Hours after emerging from self-isolation and recovering from coronavirus, Britain’s health secretary Matt Hancock was back at work, fronting a press conference and promising that there would be 100,000 coronavirus tests a day by the end of April.
On the seventh day of his illness — and just days after Prince Charles, 71, ended his self-isolation — Mr Hancock appeared chipper, even as Prime Minister Boris Johnson remained sick.
Mr Johnson may not be able to leave his seven-day quarantine on Friday if he is still showing symptoms, Downing Street said.
Yesterday's data showed more people were using transport than in previous days.
— Boris Johnson #StayHomeSaveLives (@BorisJohnson) April 2, 2020
Please do not leave your house unless absolutely necessary. It really will save lives. #StayHomeSavesLives
Official guidance says that people must stay at home for seven days or for longer if they are showing symptoms such as a high temperature or cough.
At the moment the UK is committed to 10,000 daily tests, but significantly ramped-up testing is needed to find out how widespread the virus is in the community and where the hot spots are.
In the 24 hours to Friday, there were another 569 deaths across Britain, taking the total death toll to 2921, with more than 34,190 infected with the disease.

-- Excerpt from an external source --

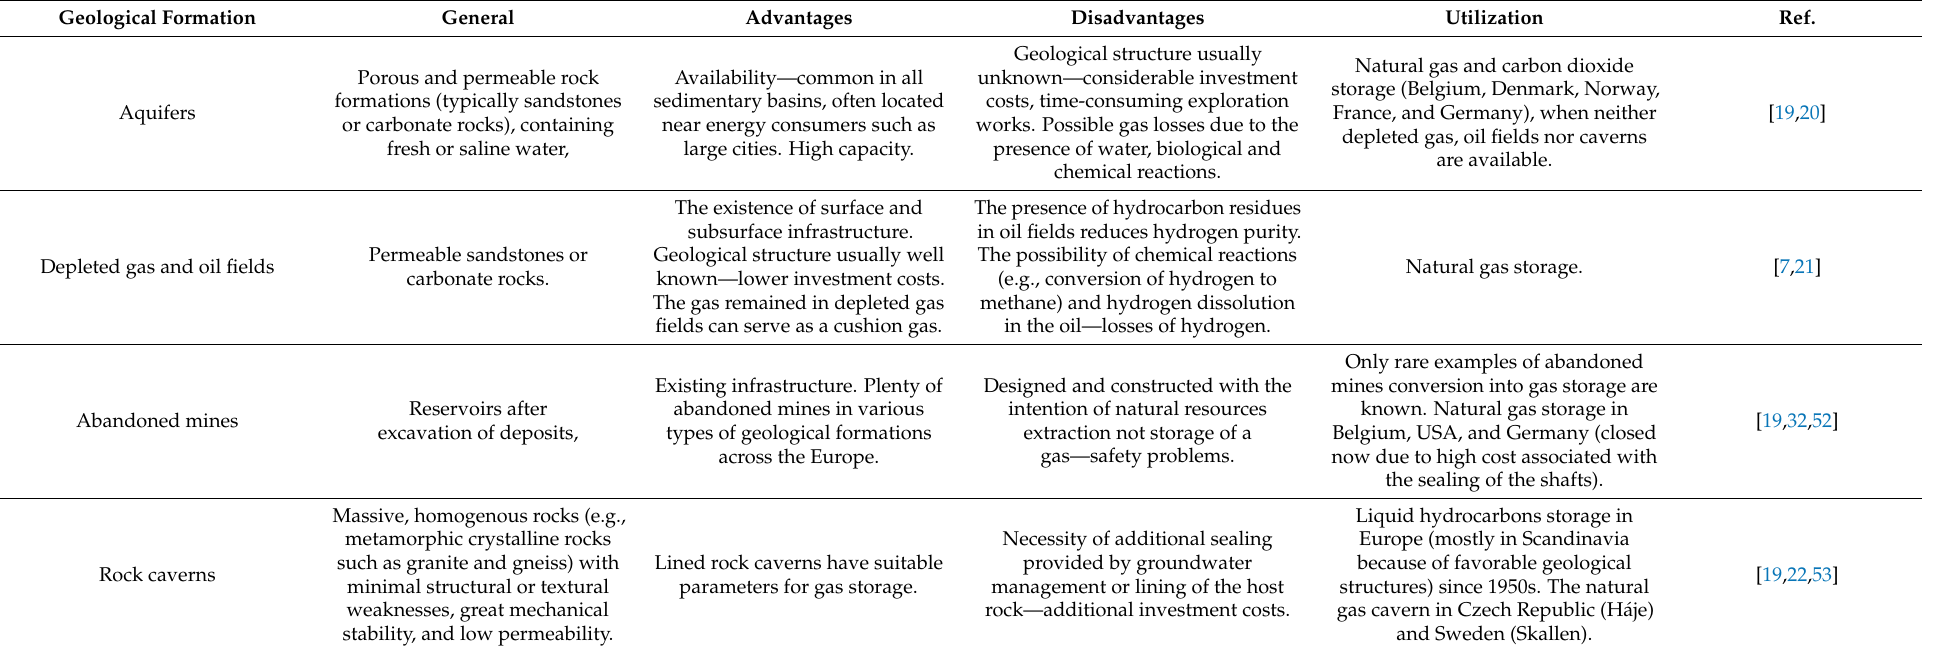
Table 4. The comparison of potential underground hydrogen storage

That is a handful more deaths than Wednesday’s figures and officials are hoping that the numbers are stabilising as lockdown measures come into play.
It is thought that the UK’s home isolation lockdown, due to be reviewed at Easter, may only be lifted once there is extensive testing — not only among the sick, but on the frontline of the health service and then in the general population.
Mr Hancock said the testing numbers would also include the antigen test — which would determine who has had the virus — if one can be proven to be reliable.
Experts predict that at least two million Londoners and 2 per cent of the British population have already had coronavirus, many of them with few or no symptoms.
Making @NightingaleLDN a reality has been a huge national effort in our fight against #coronavirus. Thank you to everyone who has stepped forward. pic.twitter.com/eInmVL2WZh
— Matt Hancock (@MattHancock) April 1, 2020
Great Ormond Street Hospital has revealed that 73 of its 181 medical staff have tested positive to coronavirus and more than 300 staff were off work because a member of their family was showing symptoms.
A German scientist says coronavirus has not spread while shopping or at the hairdressers and that it is not a smear infection picked up by touching objects.
Hendrik Streeck, the director of the Institute of Virology at the University Hospital in Bonnhas, believes the virus is instead spread by very close personal contact such as “close dancing and exuberant celebrations’’.
Research by Professor Streeck in the home of one infected family showed there was no live virus on surfaces. He had not found the virus on door knobs or animal fur.
He is conducting a bigger experiment on 500 homes in the city of Heinsberg, with a population of 250,000, where COVID-19 has exploded with 37 deaths. Across Germany, there have been 84,800 cases and 1111 deaths.
Professor Streeck said it was known the coronavirus spread while people were celebrating in very close quarters. In Britain, there appears to be a cluster centred around Liverpool, believed to have emanated from the Liverpool-Madrid champions league soccer match on March 11.
“There are no proven infections while shopping or at the hairdressers,” he said.
“We know it’s not a smear infection that is transmitted by touching objects, but that close dancing and exuberant celebrations have led to infections.